Itza and Ruz shook their heads and, through the professor, registered the opinion that he was better off this way. After redistributing the supply packs to free one of the burros, they lifted him gently and hung him across its back. They continued on with Goodnight dangling over the burro, oblivious to both his ignominious position and the warmth of Cordelia’s gaze on him.
It took a snakebite, heaven knew what mix of exotic herbs and poisons, and some intoxicating leaves the natives chewed to do it, but she finally got the truth out of him. He was a scientist, a researcher, trying to make the world a better place. And he’d had the bad luck or bad judgment to borrow money from her shark of a grandfather. When he couldn’t pay, the old man required him to work off the debt.
How callous and shortsighted, taking a man like Goodnight from his work to make him draw baths and press clothes and tend gouty old feet. How dare Samuel P. do such a thing? It exceeded even her worst expectations of him and made her all the more determined to succeed with this expedition.
It struck her, as she watched Goodnight’s strong arms sway helplessly, that he felt the same. His strange behavior with the plants was his attempt to find something to take back, a discovery of substance, something to use in making real medicine. Something swelled in her chest, making it harder to breathe.

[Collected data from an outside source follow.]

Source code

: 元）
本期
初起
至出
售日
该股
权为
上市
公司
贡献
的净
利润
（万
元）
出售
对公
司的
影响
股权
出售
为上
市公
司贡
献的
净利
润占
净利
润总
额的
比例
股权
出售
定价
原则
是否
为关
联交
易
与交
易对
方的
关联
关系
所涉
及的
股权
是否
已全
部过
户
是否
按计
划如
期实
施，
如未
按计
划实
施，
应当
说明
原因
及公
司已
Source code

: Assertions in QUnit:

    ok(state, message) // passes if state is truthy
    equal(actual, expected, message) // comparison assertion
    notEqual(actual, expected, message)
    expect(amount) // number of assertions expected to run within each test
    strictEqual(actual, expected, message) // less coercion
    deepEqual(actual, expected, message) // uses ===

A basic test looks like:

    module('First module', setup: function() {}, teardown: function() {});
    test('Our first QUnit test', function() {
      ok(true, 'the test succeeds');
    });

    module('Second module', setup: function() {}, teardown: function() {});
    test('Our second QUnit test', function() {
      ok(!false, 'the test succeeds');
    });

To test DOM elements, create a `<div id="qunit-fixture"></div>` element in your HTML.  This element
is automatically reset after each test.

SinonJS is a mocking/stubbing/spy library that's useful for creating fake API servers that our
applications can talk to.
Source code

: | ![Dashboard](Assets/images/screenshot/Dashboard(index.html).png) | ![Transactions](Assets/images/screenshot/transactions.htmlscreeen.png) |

They were more alike than she had guessed. Stubborn, proud, independent—they even had similar goals with regard to her wicked old grandfather. Glancing around to make certain no one could see, she reached out to rifle her fingers through his hair. No wonder she was so attracted to him.
Nineteen
The village, nestled in a sharp bend in the Tecolutla river, was little more than a handful of dwellings surrounded by maize fields carved haphazardly out of the surrounding jungle. Chickens roamed the huts at will and the local children were employed in a continuous patrol to keep the burros and pigs out of the fields. The people recognized the Platanos and welcomed them warmly. Most had seen English-speaking men before, but “yanqui” women were a novelty. They were fascinated by Cordelia’s long, burnished hair and amber eyes and by Hedda’s split skirts and flower-trimmed sunhat.